There was a man on the bus this morning carrying a nuclear weapon. But let me start at the beginning.
It’s raining this morning. That’s okay. I stand at the bus stop, waiting for a bus – there’re a bunch of routes that go past my place, and pretty much any of them will get me to work.
The first bus comes along. It’s obviously a long way from full, and the driver obviously sees me, because he waves to me and makes obscure gestures as he … drives straight past. He does not stop. Perhaps I don’t look important enough.
Another bus approaches. This one stops, and I get on. There are plenty of seats. I sit down, tuck my briefcase under my seat … and then I notice that the man in the seat opposite me is carring a thermonuclear weapon.
He must be. He’s sitting in the aisle seat, with his bag in the space beside him, so that nobody else can sit down.

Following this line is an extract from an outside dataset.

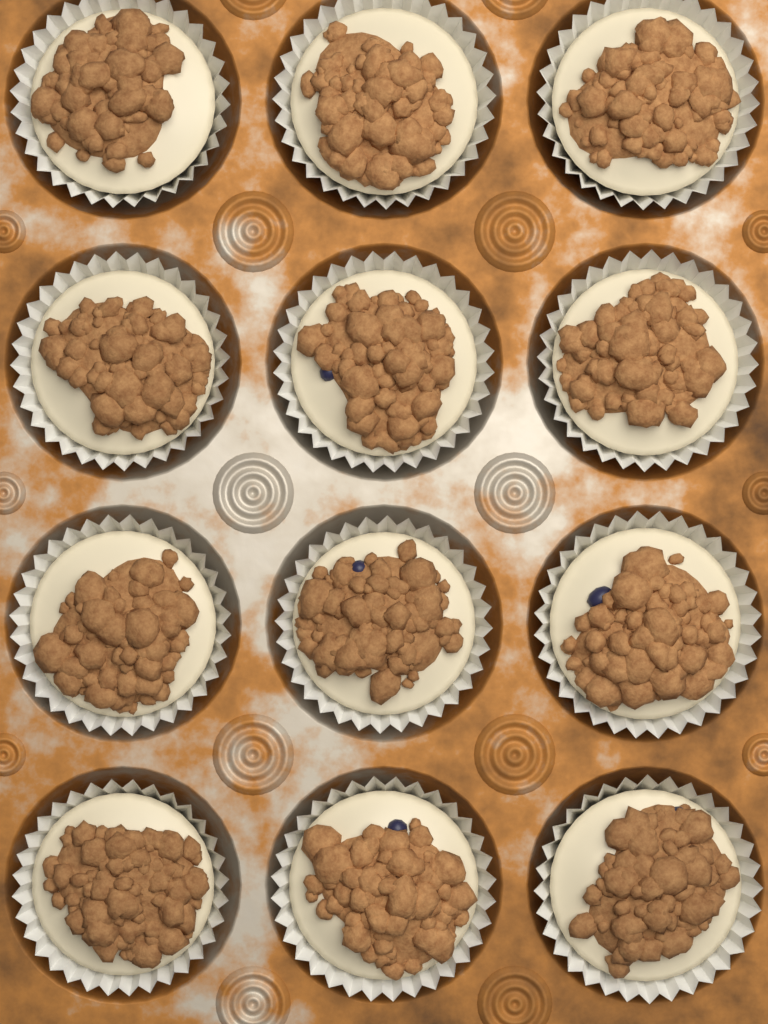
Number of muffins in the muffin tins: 12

What else could he be carrying that’s so important that it needs a seat of its own?
It’s not even a particularly large bag, so I assume his weapon is fairly small. That’s guys for you.
It does surprise me that he’s got a nuke, though, becaue this is New Zealand and we’re fairly rabidly anti-nuclear here. Perhaps I should notify somebody, so that they can come and take him away, and preferably throw him out of the country.

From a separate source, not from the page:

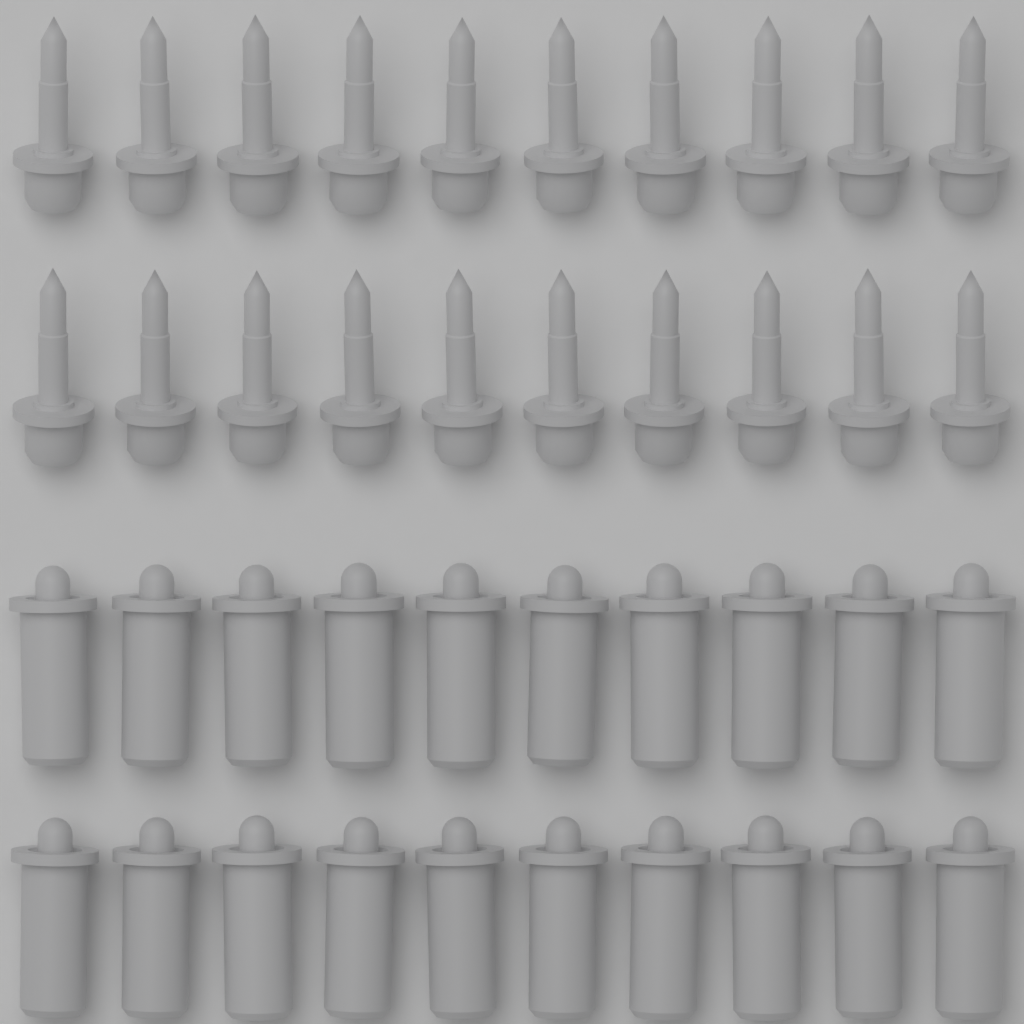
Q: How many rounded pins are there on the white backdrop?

(And now I realise the truth about that first bus. It must have been a munitions carrier.)
Come to think of it, I seem to have seen quite a lot of people carrying nuclear weapons on buses lately. Maybe they’re afraid of Iraq, or Afghanistan, or Australia, or something.
We complete the bus ride in silence. He seems very casual, not at all perturbed by the weapon of mass destruction he’s sitting beside. I try not to catch his eye.
We get off the bus at the same stop. He uses the front door. I make sure I use the rear.